■ Work instruction ■
Print all entries word for word.

*** Block opens ***

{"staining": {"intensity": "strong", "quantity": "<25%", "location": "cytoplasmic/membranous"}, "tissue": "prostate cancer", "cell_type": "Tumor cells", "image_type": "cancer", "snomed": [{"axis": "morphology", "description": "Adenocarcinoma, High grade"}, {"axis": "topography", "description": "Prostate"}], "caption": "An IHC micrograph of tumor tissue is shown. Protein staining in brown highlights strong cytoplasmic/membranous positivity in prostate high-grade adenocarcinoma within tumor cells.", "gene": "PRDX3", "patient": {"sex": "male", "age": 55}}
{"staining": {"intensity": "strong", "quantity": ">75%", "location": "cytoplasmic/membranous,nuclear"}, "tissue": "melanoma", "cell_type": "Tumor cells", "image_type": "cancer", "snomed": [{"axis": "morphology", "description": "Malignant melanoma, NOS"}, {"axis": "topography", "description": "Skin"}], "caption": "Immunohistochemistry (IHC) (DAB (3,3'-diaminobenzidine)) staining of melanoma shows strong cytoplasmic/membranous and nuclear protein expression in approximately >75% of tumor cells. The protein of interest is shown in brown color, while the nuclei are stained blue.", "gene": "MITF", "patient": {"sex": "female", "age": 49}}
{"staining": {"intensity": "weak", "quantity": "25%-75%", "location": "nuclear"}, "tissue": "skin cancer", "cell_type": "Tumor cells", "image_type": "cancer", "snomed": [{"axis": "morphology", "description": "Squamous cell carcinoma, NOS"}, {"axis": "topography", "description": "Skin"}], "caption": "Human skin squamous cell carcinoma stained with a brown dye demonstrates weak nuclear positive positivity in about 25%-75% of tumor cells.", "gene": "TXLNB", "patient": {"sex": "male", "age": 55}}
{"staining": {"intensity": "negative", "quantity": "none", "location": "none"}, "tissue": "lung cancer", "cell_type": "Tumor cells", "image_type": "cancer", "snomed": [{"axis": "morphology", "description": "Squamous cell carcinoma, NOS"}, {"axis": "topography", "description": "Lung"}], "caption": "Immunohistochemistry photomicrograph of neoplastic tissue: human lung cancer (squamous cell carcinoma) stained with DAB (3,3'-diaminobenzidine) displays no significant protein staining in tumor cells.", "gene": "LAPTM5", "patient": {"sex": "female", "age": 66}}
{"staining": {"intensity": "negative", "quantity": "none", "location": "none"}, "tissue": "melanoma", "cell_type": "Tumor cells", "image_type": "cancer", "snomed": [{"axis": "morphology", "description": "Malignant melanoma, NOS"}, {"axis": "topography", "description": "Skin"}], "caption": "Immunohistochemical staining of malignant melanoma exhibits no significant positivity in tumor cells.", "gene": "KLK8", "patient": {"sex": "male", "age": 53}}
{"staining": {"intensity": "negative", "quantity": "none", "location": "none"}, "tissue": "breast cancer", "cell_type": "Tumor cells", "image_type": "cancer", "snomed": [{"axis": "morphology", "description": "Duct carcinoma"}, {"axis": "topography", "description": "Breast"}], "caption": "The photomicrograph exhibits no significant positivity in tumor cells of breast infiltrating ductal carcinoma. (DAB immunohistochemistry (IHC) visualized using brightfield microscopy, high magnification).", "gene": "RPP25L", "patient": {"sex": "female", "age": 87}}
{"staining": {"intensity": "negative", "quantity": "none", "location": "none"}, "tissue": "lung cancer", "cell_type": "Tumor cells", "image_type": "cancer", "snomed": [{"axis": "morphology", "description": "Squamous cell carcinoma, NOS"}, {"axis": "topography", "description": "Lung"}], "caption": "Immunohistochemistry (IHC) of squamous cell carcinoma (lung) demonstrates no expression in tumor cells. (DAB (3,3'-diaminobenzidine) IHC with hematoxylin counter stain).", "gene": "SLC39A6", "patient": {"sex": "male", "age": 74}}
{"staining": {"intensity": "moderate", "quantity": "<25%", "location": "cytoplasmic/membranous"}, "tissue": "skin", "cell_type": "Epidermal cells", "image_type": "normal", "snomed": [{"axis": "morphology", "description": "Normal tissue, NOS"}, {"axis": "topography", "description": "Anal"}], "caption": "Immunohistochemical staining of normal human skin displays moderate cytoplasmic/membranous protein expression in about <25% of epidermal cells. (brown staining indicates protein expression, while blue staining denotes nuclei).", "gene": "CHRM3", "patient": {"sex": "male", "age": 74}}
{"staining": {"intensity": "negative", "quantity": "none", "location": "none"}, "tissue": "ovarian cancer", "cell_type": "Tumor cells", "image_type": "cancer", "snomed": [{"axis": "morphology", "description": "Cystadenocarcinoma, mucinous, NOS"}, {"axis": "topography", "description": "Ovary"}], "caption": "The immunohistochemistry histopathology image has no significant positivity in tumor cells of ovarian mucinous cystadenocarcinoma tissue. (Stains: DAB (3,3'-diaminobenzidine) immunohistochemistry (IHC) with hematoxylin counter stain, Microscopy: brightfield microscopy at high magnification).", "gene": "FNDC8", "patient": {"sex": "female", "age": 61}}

*** Block closes ***

■ Exercise answer ■
{"staining": {"intensity": "strong", "quantity": "<25%", "location": "cytoplasmic/membranous"}, "tissue": "prostate cancer", "cell_type": "Tumor cells", "image_type": "cancer", "snomed": [{"axis": "morphology", "description": "Adenocarcinoma, High grade"}, {"axis": "topography", "description": "Prostate"}], "caption": "An IHC micrograph of tumor tissue is shown. Protein staining in brown highlights strong cytoplasmic/membranous positivity in prostate high-grade adenocarcinoma within tumor cells.", "gene": "PRDX3", "patient": {"sex": "male", "age": 55}}
{"staining": {"intensity": "strong", "quantity": ">75%", "location": "cytoplasmic/membranous,nuclear"}, "tissue": "melanoma", "cell_type": "Tumor cells", "image_type": "cancer", "snomed": [{"axis": "morphology", "description": "Malignant melanoma, NOS"}, {"axis": "topography", "description": "Skin"}], "caption": "Immunohistochemistry (IHC) (DAB (3,3'-diaminobenzidine)) staining of melanoma shows strong cytoplasmic/membranous and nuclear protein expression in approximately >75% of tumor cells. The protein of interest is shown in brown color, while the nuclei are stained blue.", "gene": "MITF", "patient": {"sex": "female", "age": 49}}
{"staining": {"intensity": "weak", "quantity": "25%-75%", "location": "nuclear"}, "tissue": "skin cancer", "cell_type": "Tumor cells", "image_type": "cancer", "snomed": [{"axis": "morphology", "description": "Squamous cell carcinoma, NOS"}, {"axis": "topography", "description": "Skin"}], "caption": "Human skin squamous cell carcinoma stained with a brown dye demonstrates weak nuclear positive positivity in about 25%-75% of tumor cells.", "gene": "TXLNB", "patient": {"sex": "male", "age": 55}}
{"staining": {"intensity": "negative", "quantity": "none", "location": "none"}, "tissue": "lung cancer", "cell_type": "Tumor cells", "image_type": "cancer", "snomed": [{"axis": "morphology", "description": "Squamous cell carcinoma, NOS"}, {"axis": "topography", "description": "Lung"}], "caption": "Immunohistochemistry photomicrograph of neoplastic tissue: human lung cancer (squamous cell carcinoma) stained with DAB (3,3'-diaminobenzidine) displays no significant protein staining in tumor cells.", "gene": "LAPTM5", "patient": {"sex": "female", "age": 66}}
{"staining": {"intensity": "negative", "quantity": "none", "location": "none"}, "tissue": "melanoma", "cell_type": "Tumor cells", "image_type": "cancer", "snomed": [{"axis": "morphology", "description": "Malignant melanoma, NOS"}, {"axis": "topography", "description": "Skin"}], "caption": "Immunohistochemical staining of malignant melanoma exhibits no significant positivity in tumor cells.", "gene": "KLK8", "patient": {"sex": "male", "age": 53}}
{"staining": {"intensity": "negative", "quantity": "none", "location": "none"}, "tissue": "breast cancer", "cell_type": "Tumor cells", "image_type": "cancer", "snomed": [{"axis": "morphology", "description": "Duct carcinoma"}, {"axis": "topography", "description": "Breast"}], "caption": "The photomicrograph exhibits no significant positivity in tumor cells of breast infiltrating ductal carcinoma. (DAB immunohistochemistry (IHC) visualized using brightfield microscopy, high magnification).", "gene": "RPP25L", "patient": {"sex": "female", "age": 87}}
{"staining": {"intensity": "negative", "quantity": "none", "location": "none"}, "tissue": "lung cancer", "cell_type": "Tumor cells", "image_type": "cancer", "snomed": [{"axis": "morphology", "description": "Squamous cell carcinoma, NOS"}, {"axis": "topography", "description": "Lung"}], "caption": "Immunohistochemistry (IHC) of squamous cell carcinoma (lung) demonstrates no expression in tumor cells. (DAB (3,3'-diaminobenzidine) IHC with hematoxylin counter stain).", "gene": "SLC39A6", "patient": {"sex": "male", "age": 74}}
{"staining": {"intensity": "moderate", "quantity": "<25%", "location": "cytoplasmic/membranous"}, "tissue": "skin", "cell_type": "Epidermal cells", "image_type": "normal", "snomed": [{"axis": "morphology", "description": "Normal tissue, NOS"}, {"axis": "topography", "description": "Anal"}], "caption": "Immunohistochemical staining of normal human skin displays moderate cytoplasmic/membranous protein expression in about <25% of epidermal cells. (brown staining indicates protein expression, while blue staining denotes nuclei).", "gene": "CHRM3", "patient": {"sex": "male", "age": 74}}
{"staining": {"intensity": "negative", "quantity": "none", "location": "none"}, "tissue": "ovarian cancer", "cell_type": "Tumor cells", "image_type": "cancer", "snomed": [{"axis": "morphology", "description": "Cystadenocarcinoma, mucinous, NOS"}, {"axis": "topography", "description": "Ovary"}], "caption": "The immunohistochemistry histopathology image has no significant positivity in tumor cells of ovarian mucinous cystadenocarcinoma tissue. (Stains: DAB (3,3'-diaminobenzidine) immunohistochemistry (IHC) with hematoxylin counter stain, Microscopy: brightfield microscopy at high magnification).", "gene": "FNDC8", "patient": {"sex": "female", "age": 61}}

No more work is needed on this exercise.